▶ _Instructions to follow_: Write the listing out again word for word, skipping each picture.

▶ _Exercise data_:

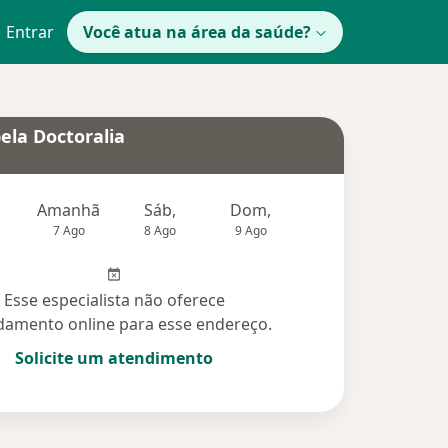
Entrar
Você atua na área da saúde?
ela Doctoralia
Amanhã
Sáb,
Dom,
Segunda-feira
Ter,
7 Ago
8 Ago
9 Ago
10 Ago
11 Ag
Esse especialista não oferece
amento online para esse endereço.
Solicite um atendimento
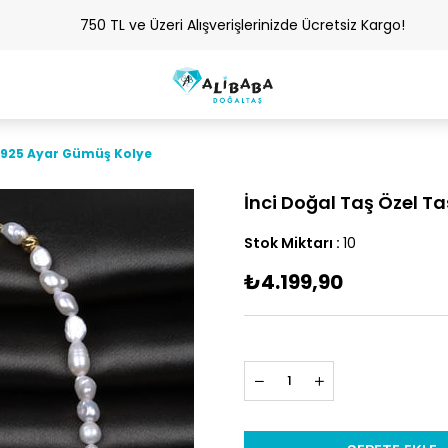
750 TL ve Üzeri Alışverişlerinizde Ücretsiz Kargo!
d 925 Ayar Gümüş Kolye
İnci Doğal Taş Özel 
Stok Miktarı
:
10
₺4.199,90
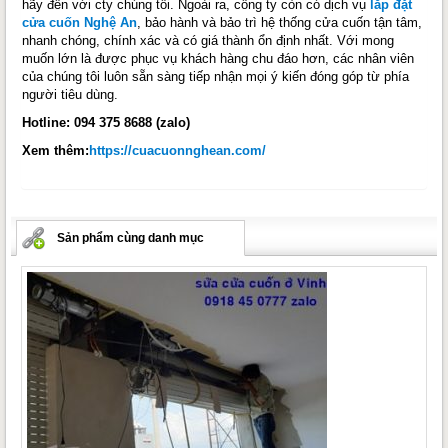
hãy đến với cty chúng tôi. Ngoài ra, công ty còn có dịch vụ
lắp đặt
cửa cuốn Nghệ An
, bảo hành và bảo trì hệ thống cửa cuốn tận tâm,
nhanh chóng, chính xác và có giá thành ổn định nhất. Với mong
muốn lớn là được phục vụ khách hàng chu đáo hơn, các nhân viên
của chúng tôi luôn sẵn sàng tiếp nhận mọi ý kiến đóng góp từ phía
người tiêu dùng.
Hotline: 094 375 8688 (zalo)
Xem thêm:
https://cuacuonnghean.com/
Sản phẩm cùng danh mục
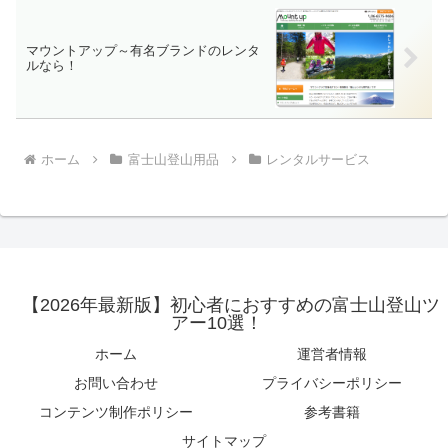
マウントアップ～有名ブランドのレンタ
ルなら！
ホーム
富士山登山用品
レンタルサービス
【2026年最新版】初心者におすすめの富士山登山ツ
アー10選！
ホーム
運営者情報
お問い合わせ
プライバシーポリシー
コンテンツ制作ポリシー
参考書籍
サイトマップ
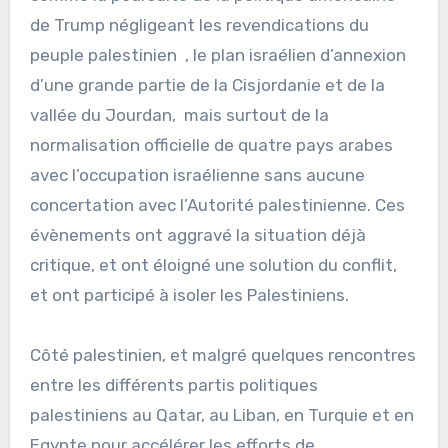
de Trump négligeant les revendications du
peuple palestinien , le plan israélien d’annexion
d’une grande partie de la Cisjordanie et de la
vallée du Jourdan, mais surtout de la
normalisation officielle de quatre pays arabes
avec l’occupation israélienne sans aucune
concertation avec l’Autorité palestinienne. Ces
évènements ont aggravé la situation déjà
critique, et ont éloigné une solution du conflit,
et ont participé à isoler les Palestiniens.
Côté palestinien, et malgré quelques rencontres
entre les différents partis politiques
palestiniens au Qatar, au Liban, en Turquie et en
Egypte pour accélérer les efforts de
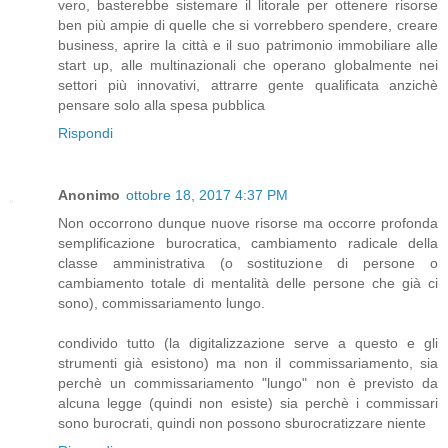
vero, basterebbe sistemare il litorale per ottenere risorse
ben più ampie di quelle che si vorrebbero spendere, creare
business, aprire la città e il suo patrimonio immobiliare alle
start up, alle multinazionali che operano globalmente nei
settori più innovativi, attrarre gente qualificata anzichè
pensare solo alla spesa pubblica
Rispondi
Anonimo
ottobre 18, 2017 4:37 PM
Non occorrono dunque nuove risorse ma occorre profonda
semplificazione burocratica, cambiamento radicale della
classe amministrativa (o sostituzione di persone o
cambiamento totale di mentalità delle persone che già ci
sono), commissariamento lungo.
condivido tutto (la digitalizzazione serve a questo e gli
strumenti già esistono) ma non il commissariamento, sia
perchè un commissariamento "lungo" non è previsto da
alcuna legge (quindi non esiste) sia perchè i commissari
sono burocrati, quindi non possono sburocratizzare niente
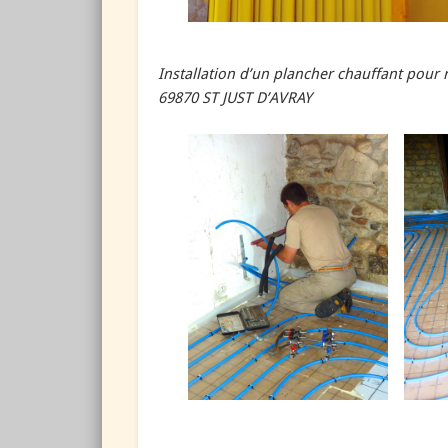
Installation d’un plancher chauffant pour
69870 ST JUST D’AVRAY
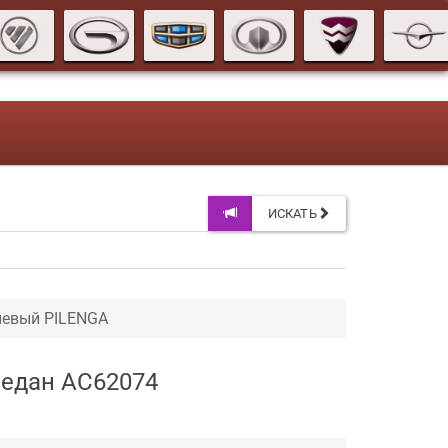
ИСКАТЬ
левый PILENGA
седан AC62074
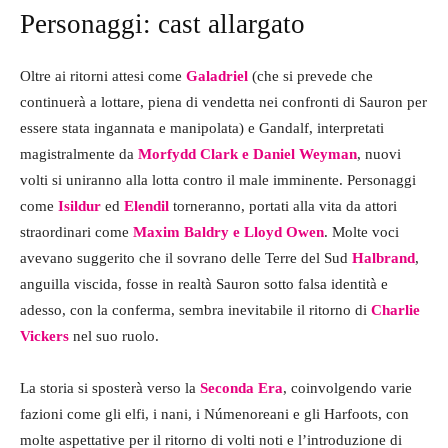
Personaggi: cast allargato
Oltre ai ritorni attesi come
Galadriel
(che si prevede che
continuerà a lottare, piena di vendetta nei confronti di Sauron per
essere stata ingannata e manipolata) e Gandalf, interpretati
magistralmente da
Morfydd Clark e Daniel Weyman
, nuovi
volti si uniranno alla lotta contro il male imminente. Personaggi
come
Isildur
ed
Elendil
torneranno, portati alla vita da attori
straordinari come
Maxim Baldry e Lloyd Owen
.
M
olte voci
avevano suggerito che il sovrano delle Terre del Sud
Halbrand
,
anguilla viscida,
fosse in realtà Sauron sotto falsa identità e
adesso, con la conferma, sembra inevitabile il ritorno di
Charlie
Vickers
nel suo ruolo.
La storia si sposterà verso la
Seconda Era
, coinvolgendo varie
fazioni come gli elfi, i nani, i Númenoreani e gli Harfoots, con
molte aspettative per il ritorno di volti noti e l’introduzione di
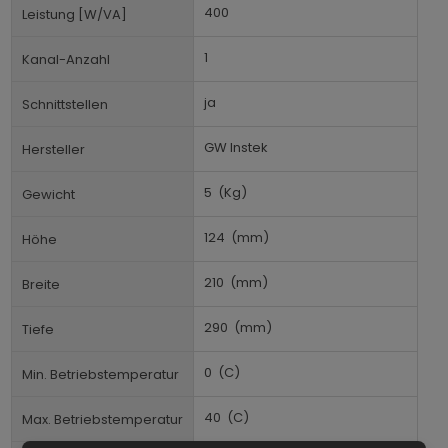
400
Leistung [W/VA]
1
Kanal-Anzahl
ja
Schnittstellen
GW Instek
Hersteller
5
(Kg)
Gewicht
124
(mm)
Höhe
210
(mm)
Breite
290
(mm)
Tiefe
0
(C)
Min. Betriebstemperatur
40
(C)
Max. Betriebstemperatur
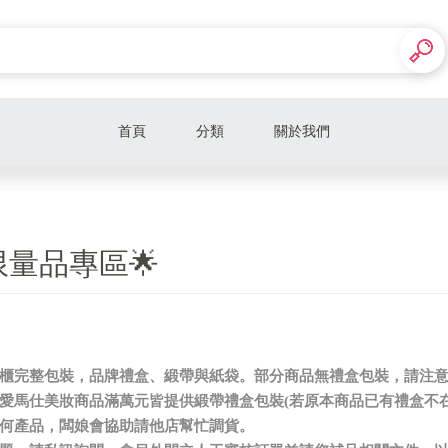
首頁
分類
關於我們
🎁精品美妝禮盒🎁
🎁精緻美妝禮盒🎁
限量品專區🌟
🎁萬元內美妝禮盒🎁
🌟美妝限量品專區🌟
🌟男香🌟香水/沐浴精/乳液
有專櫃完整包裝，品牌禮盒、緞帶與紙袋。部分商品無禮盒包裝，請注
奧、愛馬仕美妝商品滿萬元皆提供緞帶禮盒包裝(若原本商品已有禮盒不
🌟女香🌟香水/沐浴精/乳液
上任何產品，闆娘會協助請他店幫忙調貨。
🌟保養🌟美白/保濕/洗卸/修護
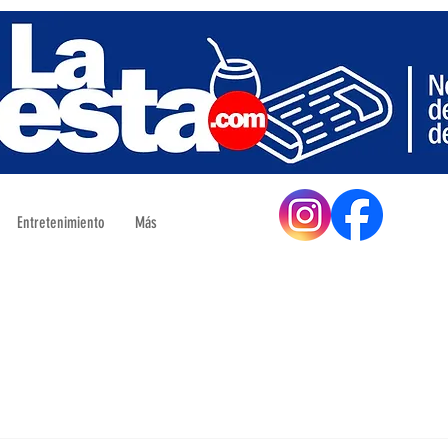
Entretenimiento
Más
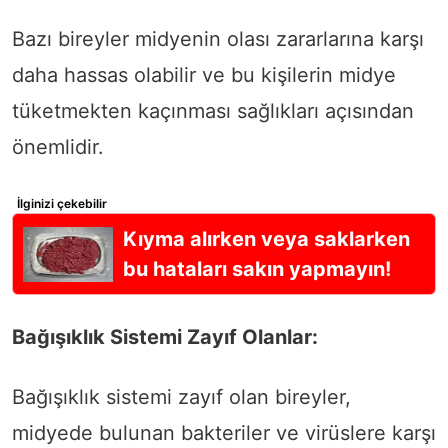
Bazı bireyler midyenin olası zararlarına karşı
daha hassas olabilir ve bu kişilerin midye
tüketmekten kaçınması sağlıkları açısından
önemlidir.
İlginizi çekebilir
Kıyma alırken veya saklarken
bu hataları sakın yapmayın!
Bağışıklık Sistemi Zayıf Olanlar:
Bağışıklık sistemi zayıf olan bireyler,
midyede bulunan bakteriler ve virüslere karşı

▶ _Finished task_:
Entrar
Você atua na área da saúde?
ela Doctoralia
Amanhã
Sáb,
Dom,
Segunda-feira
Ter,
7 Ago
8 Ago
9 Ago
10 Ago
11 Ag
Esse especialista não oferece
amento online para esse endereço.
Solicite um atendimento
750 TL ve Üzeri Alışverişlerinizde Ücretsiz Kargo!
d 925 Ayar Gümüş Kolye
İnci Doğal Taş Özel 
Stok Miktarı
:
10
₺4.199,90
hãy đến với cty chúng tôi. Ngoài ra, công ty còn có dịch vụ
lắp đặt
cửa cuốn Nghệ An
, bảo hành và bảo trì hệ thống cửa cuốn tận tâm,
nhanh chóng, chính xác và có giá thành ổn định nhất. Với mong
muốn lớn là được phục vụ khách hàng chu đáo hơn, các nhân viên
của chúng tôi luôn sẵn sàng tiếp nhận mọi ý kiến đóng góp từ phía
người tiêu dùng.
Hotline: 094 375 8688 (zalo)
Xem thêm:
https://cuacuonnghean.com/
Sản phẩm cùng danh mục
マウントアップ～有名ブランドのレンタ
ルなら！
ホーム
富士山登山用品
レンタルサービス
【2026年最新版】初心者におすすめの富士山登山ツ
アー10選！
ホーム
運営者情報
お問い合わせ
プライバシーポリシー
コンテンツ制作ポリシー
参考書籍
サイトマップ
de Trump négligeant les revendications du
peuple palestinien , le plan israélien d’annexion
d’une grande partie de la Cisjordanie et de la
vallée du Jourdan, mais surtout de la
normalisation officielle de quatre pays arabes
avec l’occupation israélienne sans aucune
concertation avec l’Autorité palestinienne. Ces
évènements ont aggravé la situation déjà
critique, et ont éloigné une solution du conflit,
et ont participé à isoler les Palestiniens.
Côté palestinien, et malgré quelques rencontres
entre les différents partis politiques
palestiniens au Qatar, au Liban, en Turquie et en
Egypte pour accélérer les efforts de
vero, basterebbe sistemare il litorale per ottenere risorse
ben più ampie di quelle che si vorrebbero spendere, creare
business, aprire la città e il suo patrimonio immobiliare alle
start up, alle multinazionali che operano globalmente nei
settori più innovativi, attrarre gente qualificata anzichè
pensare solo alla spesa pubblica
Rispondi
Anonimo
ottobre 18, 2017 4:37 PM
Non occorrono dunque nuove risorse ma occorre profonda
semplificazione burocratica, cambiamento radicale della
classe amministrativa (o sostituzione di persone o
cambiamento totale di mentalità delle persone che già ci
sono), commissariamento lungo.
condivido tutto (la digitalizzazione serve a questo e gli
strumenti già esistono) ma non il commissariamento, sia
perchè un commissariamento "lungo" non è previsto da
alcuna legge (quindi non esiste) sia perchè i commissari
sono burocrati, quindi non possono sburocratizzare niente
Installation d’un plancher chauffant pour
69870 ST JUST D’AVRAY
ИСКАТЬ
левый PILENGA
седан AC62074
Personaggi: cast allargato
Oltre ai ritorni attesi come
Galadriel
(che si prevede che
continuerà a lottare, piena di vendetta nei confronti di Sauron per
essere stata ingannata e manipolata) e Gandalf, interpretati
magistralmente da
Morfydd Clark e Daniel Weyman
, nuovi
volti si uniranno alla lotta contro il male imminente. Personaggi
come
Isildur
ed
Elendil
torneranno, portati alla vita da attori
straordinari come
Maxim Baldry e Lloyd Owen
.
M
olte voci
avevano suggerito che il sovrano delle Terre del Sud
Halbrand
,
anguilla viscida,
fosse in realtà Sauron sotto falsa identità e
adesso, con la conferma, sembra inevitabile il ritorno di
Charlie
Vickers
nel suo ruolo.
La storia si sposterà verso la
Seconda Era
, coinvolgendo varie
fazioni come gli elfi, i nani, i Númenoreani e gli Harfoots, con
molte aspettative per il ritorno di volti noti e l’introduzione di
400
Leistung [W/VA]
1
Kanal-Anzahl
ja
Schnittstellen
GW Instek
Hersteller
5
(Kg)
Gewicht
124
(mm)
Höhe
210
(mm)
Breite
290
(mm)
Tiefe
0
(C)
Min. Betriebstemperatur
40
(C)
Max. Betriebstemperatur
首頁
分類
關於我們
🎁精品美妝禮盒🎁
🎁精緻美妝禮盒🎁
限量品專區🌟
🎁萬元內美妝禮盒🎁
🌟美妝限量品專區🌟
🌟男香🌟香水/沐浴精/乳液
有專櫃完整包裝，品牌禮盒、緞帶與紙袋。部分商品無禮盒包裝，請注
奧、愛馬仕美妝商品滿萬元皆提供緞帶禮盒包裝(若原本商品已有禮盒不
🌟女香🌟香水/沐浴精/乳液
上任何產品，闆娘會協助請他店幫忙調貨。
🌟保養🌟美白/保濕/洗卸/修護
Entretenimiento
Más
Bazı bireyler midyenin olası zararlarına karşı
daha hassas olabilir ve bu kişilerin midye
tüketmekten kaçınması sağlıkları açısından
önemlidir.
İlginizi çekebilir
Kıyma alırken veya saklarken
bu hataları sakın yapmayın!
Bağışıklık Sistemi Zayıf Olanlar:
Bağışıklık sistemi zayıf olan bireyler,
midyede bulunan bakteriler ve virüslere karşı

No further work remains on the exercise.